In the process of production and processing, the accurate prediction of tool life and timely replacement of broken tools can reduce production costs and improve the quality of processed products. Since the data characteristics of different tools are different, it is necessary to identify the current tool types before the tool wear prediction. Aiming at the problem of tool type identification, this paper proposes a tool type identification method based on the spindle current of the machine tool, which mainly contributes to the simplified processing of the spindle current data, which can greatly reduce the amount of data while retaining the characteristics of the current data. In addition, this paper extends the function of AdaBoost to predict tool wear. The tool wear prediction method based on Elman_Adaboost strong predictor can be applied to the milling tool wear data provided by PHM Society. The results show that the precision of the same tool wear evaluation can reach more than 92%, while for similar tools, the accuracy can reach more than 85%. The tool wear evaluation method proposed in this paper is very suitable for workpieces that need to be processed with a variety of tools. It can monitor the tool wear in real time and avoid the damage of workpieces caused by tool breakage or excessive wear or even the production accidents caused by the damage of machine tools. At the same time, it can avoid the machine stop caused by the excessive wear of the cutting tool, so as to improve the utilization rate of the machine tool and the overall production efficiency.

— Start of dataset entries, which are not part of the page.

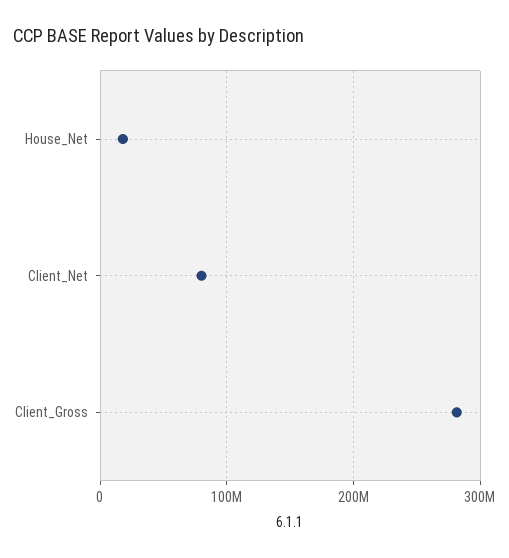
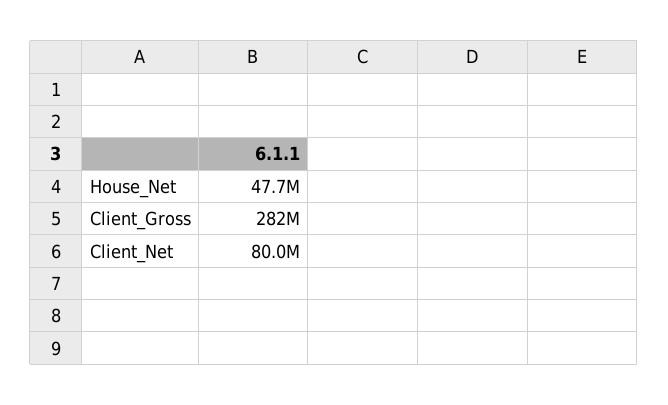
  {
-   "House_Net": 20000000,
+   "House_Net": 47700000,
    "Client_Net": 80000000,
    "Client_Gross": 282000000
  }

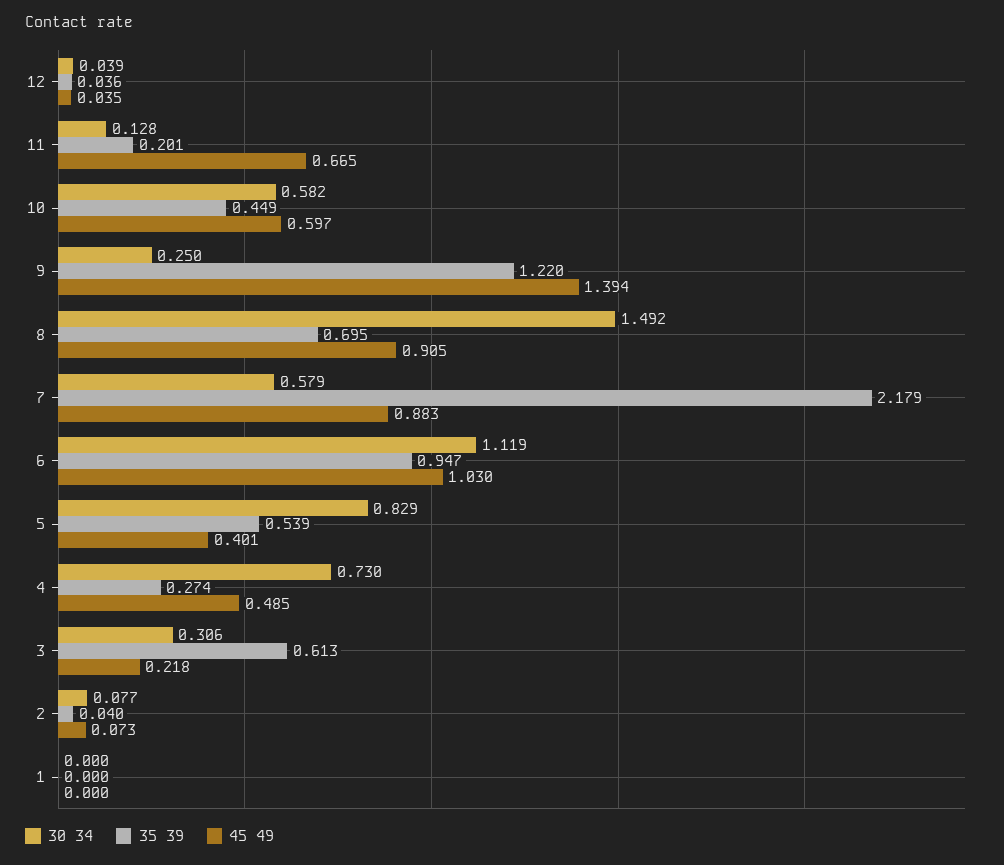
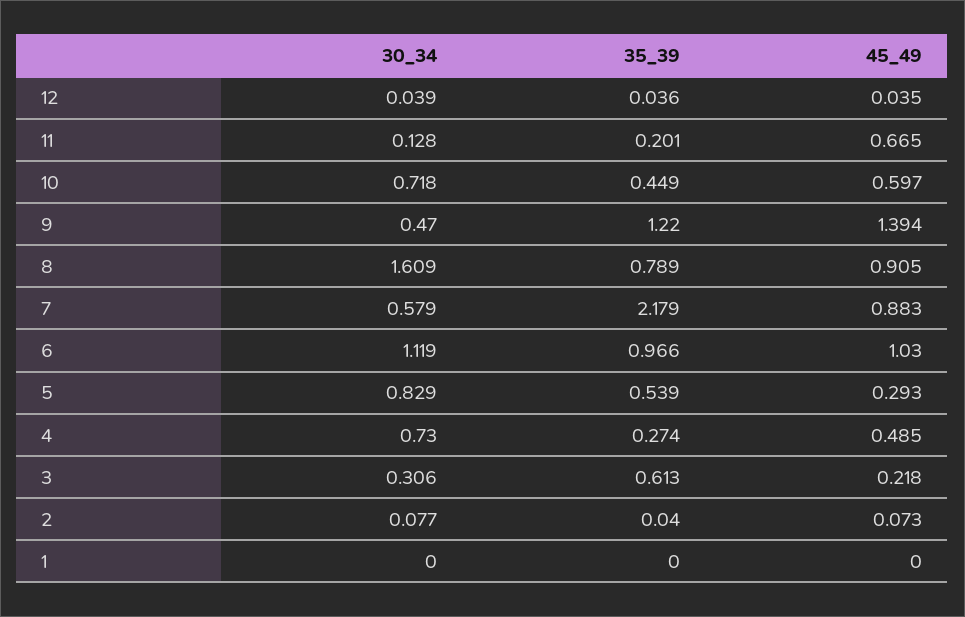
  {
    "30 34": {
      "12": 0.039,
      "11": 0.128,
-     "10": 0.582,
+     "10": 0.718,
-     "9": 0.25,
+     "9": 0.47,
-     "8": 1.492,
+     "8": 1.609,
      "7": 0.579,
      "6": 1.119,
      "5": 0.829,
      "4": 0.73,
      "3": 0.306,
      "2": 0.077,
      "1": 0
    },
    "35 39": {
      "12": 0.036,
      "11": 0.201,
      "10": 0.449,
      "9": 1.22,
-     "8": 0.695,
+     "8": 0.789,
      "7": 2.179,
-     "6": 0.947,
+     "6": 0.966,
      "5": 0.539,
      "4": 0.274,
      "3": 0.613,
      "2": 0.04,
      "1": 0
    },
    "45 49": {
      "12": 0.035,
      "11": 0.665,
      "10": 0.597,
      "9": 1.394,
      "8": 0.905,
      "7": 0.883,
      "6": 1.03,
-     "5": 0.401,
+     "5": 0.293,
      "4": 0.485,
      "3": 0.218,
      "2": 0.073,
      "1": 0
    }
  }

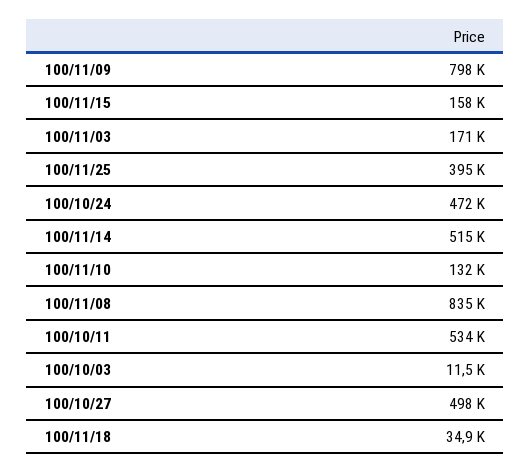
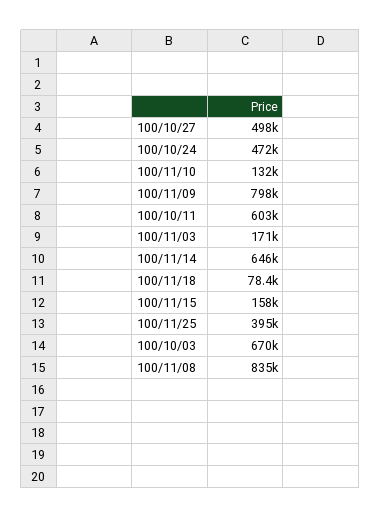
  {
    "100/11/09": 798000,
    "100/11/15": 158000,
    "100/11/03": 171000,
    "100/11/25": 395000,
    "100/10/24": 472000,
-   "100/11/14": 515000,
+   "100/11/14": 646000,
    "100/11/10": 132000,
    "100/11/08": 835000,
-   "100/10/11": 534000,
+   "100/10/11": 603000,
-   "100/10/03": 11500,
+   "100/10/03": 670000,
    "100/10/27": 498000,
-   "100/11/18": 34900
+   "100/11/18": 78400
  }

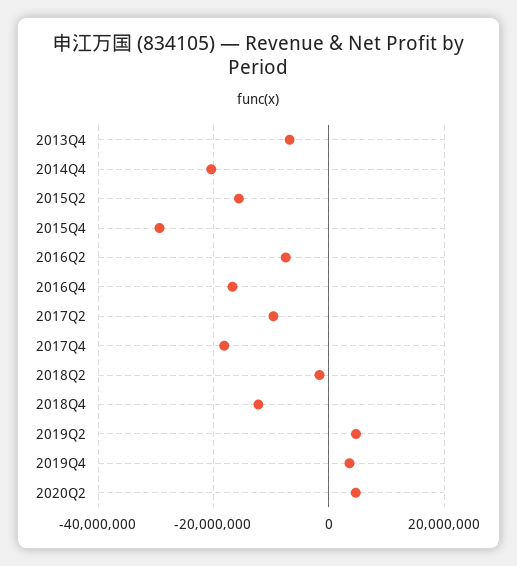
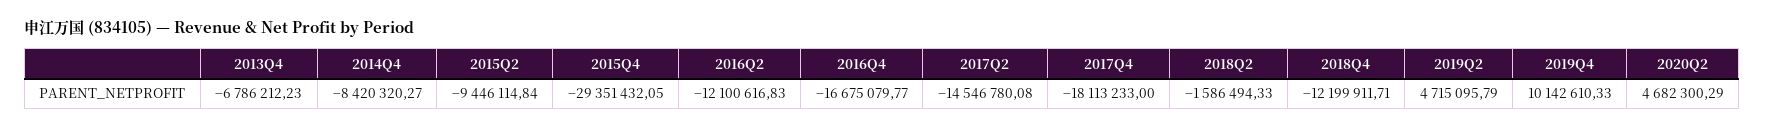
  {
    "2013Q4": -6786212.23,
-   "2014Q4": -20000000,
+   "2014Q4": -8420320.27,
-   "2015Q2": -16000000,
+   "2015Q2": -9446114.84,
    "2015Q4": -29351432.05,
-   "2016Q2": -8000000,
+   "2016Q2": -12100616.83,
    "2016Q4": -16675079.77,
-   "2017Q2": -10000000,
+   "2017Q2": -14546780.08,
    "2017Q4": -18113233,
    "2018Q2": -1586494.33,
    "2018Q4": -12199911.71,
    "2019Q2": 4715095.79,
-   "2019Q4": 4000000,
+   "2019Q4": 10142610.33,
    "2020Q2": 4682300.29
  }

Elman_Adaboost is a neural network. Neural network is a system of multi-input comprehensive fitting output, the final fitting effect depends on the input data, so the processing of the input data is particularly important. In the practical production application, the data collected by the sensor is noisy, which requires good filtering and denoising. For the sensor data denoising under the actual working condition, it will be a direction of our future work. In addition, for tool wear detection, the input data model is also a time series data. RNN (Recurrent Neural Network) network is very suitable for studying neural network with time series data. At present, the most popular RNN Network–LSTM network should have a good effect on tool wear prediction. According to the method proposed in this paper, the LSTM_AdaBoost deep neural network model can be established for further study.